De stekenverhouding bepaalt de uiteindelijke afmetingen van uw werkstuk en wordt normaliter aangegeven in 10 x 10 cm. Het wordt als volgt aangegeven: het aantal steken in de breedte x het aantal naalden in de hoogte - dus: 19 steken x 26 naalden = 10 x 10 cm.

De stekenverhouding is heel erg individueel; sommige mensen breien/haken heel losjes, terwijl anderen vrij strak werken. De stekenverhouding past u aan met de naalddikte, wat de reden is waarom we slechts een suggestie voor de naalddikte geven! U moet deze aanpassen (naar boven of beneden) om ervoor te zorgen dat UW stekenverhouding overeenkomt met de stekenverhouding die aangegeven staat in het patroon. Als u met een andere stekenverhouding werkt dan staat aangegeven in het patroon, dan zal het garenverbruik anders zijn, en zal uw werkstuk andere afmetingen krijgen dan het patroon aangeeft.

Fragmenten uit regels ::
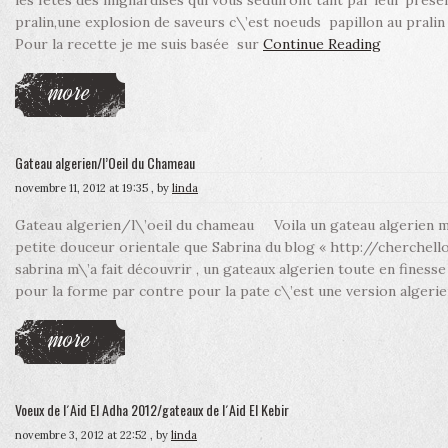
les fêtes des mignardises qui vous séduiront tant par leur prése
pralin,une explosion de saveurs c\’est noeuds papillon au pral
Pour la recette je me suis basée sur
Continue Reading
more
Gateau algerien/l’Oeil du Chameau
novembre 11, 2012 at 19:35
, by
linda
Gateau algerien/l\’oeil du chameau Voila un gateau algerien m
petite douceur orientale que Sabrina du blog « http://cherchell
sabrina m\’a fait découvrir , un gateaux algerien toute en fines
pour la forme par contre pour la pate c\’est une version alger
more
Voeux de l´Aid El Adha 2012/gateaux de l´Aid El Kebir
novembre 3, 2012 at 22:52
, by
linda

---

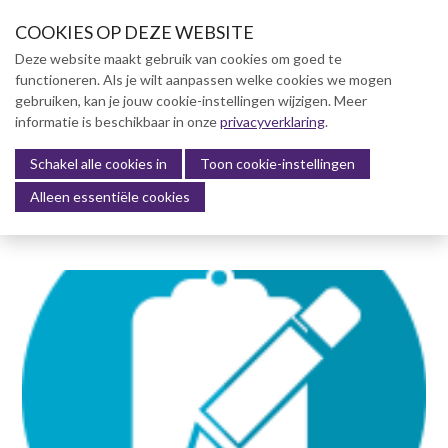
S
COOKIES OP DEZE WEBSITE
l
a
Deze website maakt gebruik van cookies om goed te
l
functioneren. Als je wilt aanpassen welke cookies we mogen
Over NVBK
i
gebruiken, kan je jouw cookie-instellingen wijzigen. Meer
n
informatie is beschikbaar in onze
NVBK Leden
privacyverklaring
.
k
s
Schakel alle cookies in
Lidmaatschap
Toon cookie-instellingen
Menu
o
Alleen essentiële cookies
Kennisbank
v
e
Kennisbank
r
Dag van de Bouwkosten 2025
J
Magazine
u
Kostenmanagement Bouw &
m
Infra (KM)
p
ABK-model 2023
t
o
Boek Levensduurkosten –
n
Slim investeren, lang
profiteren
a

Opdracht 1 ::
Beantwoord de volgende vragen over de studietekst over de stekenverhouding:
(a) Voor welk oppervlak wordt de stekenverhouding normaliter aangegeven?
(b) Waarmee past u de stekenverhouding aan?
(c) Welke twee gevolgen noemt de tekst als u met een andere stekenverhouding werkt dan het patroon aangeeft?
Opdracht 2 :: Zet de studietekst over de stekenverhouding voort na de laatste zin.

Uitwerking 1 ::
(a) Normaliter voor 10 x 10 cm.
(b) Met de naalddikte.
(c) Het garenverbruik zal anders zijn, en het werkstuk krijgt andere afmetingen dan het patroon aangeeft.

Uitwerking 2 ::
De stekenverhouding geeft tevens aan welk garen als vervanging kan dienen. U kunt verschillende garens met elkaar vervangen, zolang de stekenverhouding maar hetzelfde is.

Bekijk de DROPS les: Hoe u de stekenverhouding opmeet

Bekijk de DROPS video: Hoe u een proeflapje maakt

De benodigde hoeveelheid garen wordt aangegeven in grammen, dus bijvoorbeeld: 450 g. Om uit te rekenen hoeveel bollen u nodig heeft, moet u eerst weten hoeveel gram er in 1 bol gaat (25 g, 50 g, of 100 g). Deze informatie vindt u door op de individuele garenkwaliteit te klikken op onze site. Deel de hoeveelheid benodigde garen door de hoeveelheid per bol. Bijvoorbeeld, als de bollen 50 gram wegen (de meest gebruikelijke hoeveelheid), ziet de berekening er als volgt uit: 450 / 50 = 9 bollen.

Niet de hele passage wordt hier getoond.